§ Tâche demandée 1
Résumez en une phrase le paragraphe du commentaire sur la parabole de la graine de moutarde qui commence par « Mais Jésus ne s’arrête pas là », sans perdre ses faits principaux.
§ Tâche demandée 2
Rédigez, s’il vous plaît, la suite du commentaire sur la parabole de la graine de moutarde, en partant de sa dernière phrase.

§ Document source
Mais Jésus ne s’arrête pas là. Car à cette première parabole, il en ajoute immédiatement une deuxième que voici : « Parabole de la graine de moutarde ».

Si cette nouvelle comparaison de Jésus reste dans le domaine agricole, la perspective change toutefois. On est passé des céréales nourricières au plant de moutarde, qui produit un condiment donnant du goût à ce que nous mangeons.
En outre, l’accent n’est plus mis sur la prodigalité de la nature, mais sur le contraste entre la graine minuscule et la plante magnifique qui en émerge.
On retrouve là un trait caractéristique du message de l’Evangile : c’est toujours dans les petites choses que se manifeste l’action de Dieu.
Enfin, l’aboutissement de cette nouvelle parabole n’est pas la moisson ou la cueillette des fruits du plant de moutarde, mais l’accueil des oiseaux qui viennent nicher à son ombre.
J’y vois un autre aspect de la providence divine : celui qui la voit s’inviter en toute discrétion au plus profond de nos âmes.

Pour Christian Vez, cette histoire est entré en résonance avec un texte appris pour un spectacle et écrit par Antoine, un homme qui a entrepris un jeûne de 30 jours, comme une retraite spirituelle pour retrouver ce qui fait l'essentiel de sa vie.
Antoine écrit : « Nous naissons sans mode d’emploi et devons passer toute notre vie à le trouver tant bien que mal. Le sens profond des choses de l’existence – de la vie qui inclut la mort – tout cela nous échappe et nous échappera toujours. La vie vaut pourtant la peine d’être vécue, notamment pour ces brefs instants où notre conscience s’élargit à l’universel, communie avec Dieu et son immense univers. Dans ces moments-là, j’ai le sentiment d’être touché par la grâce, d’entrer dans une communion qui va au-delà de la pensée. Une empreinte s’imprime alors au plus profond de mon âme. Et cette pépite qui reste enfouie en moi me paraît être la vraie connaissance de tout : de tout ce que nous ignorons et qui se voile à notre intelligence. Mais aussi le but de notre passage ici-bas.

§ Données disponibles
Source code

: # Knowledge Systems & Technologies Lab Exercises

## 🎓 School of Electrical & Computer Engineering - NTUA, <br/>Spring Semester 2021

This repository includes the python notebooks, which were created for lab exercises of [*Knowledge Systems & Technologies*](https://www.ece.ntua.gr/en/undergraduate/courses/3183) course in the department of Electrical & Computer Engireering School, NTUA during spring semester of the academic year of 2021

§ Réponse attendue 1
Jésus enchaîne aussitôt sur une deuxième parabole, celle de la graine de moutarde.

§ Réponse attendue 2
Ces brefs instants d’élévation spirituelle nous font grandir, nous tirent vers le haut.»

La graine de moutarde dont parlait Jésus pourrait donc également ressembler à cette pépite évoquée par Antoine. Les deux images décrivent la relation inespérée qui s’établit entre nous, tout petits humains que nous sommes, et le Dieu dont la grandeur dépasse l’univers.
Il s’agit là d’un tout petit rien dont nous sommes le plus souvent à peine conscients, pris que nous sommes par toute l’agitation du quotidien.
Mais ce petit rien est riche d’un potentiel incroyable. Il nous fait grandir. Il nous tire vers le haut, nous disent en chœur Jésus et Antoine.
 

Quand le ciel se niche à l’ombre de nos vies
Mais la parabole de Jésus va encore plus loin. Elle se termine par l’arrivée des oiseaux qui viennent nicher à l’ombre des plants de moutarde surgis de la graine.
Christian Vez voit dans cette belle image des oiseaux qui descendent du ciel où ils virevoltent pour s’installer sur terre une illustration de l’action de Dieu lui-même.
Dans la Bible, on symbolise souvent le Saint-Esprit par un oiseau. L’Evangile nous raconte même qu’une colombe descendit du ciel pour se poser sur Jésus au jour de son baptême.
En accueillant ces oiseaux à l’ombre de nos vies, c’est une part du ciel, donc de Dieu, à qui nous offrons un abri.
A la providence divine qui nous nourrit, Jésus ajoute ainsi ces plants de moutarde qui représentent notre être intérieur.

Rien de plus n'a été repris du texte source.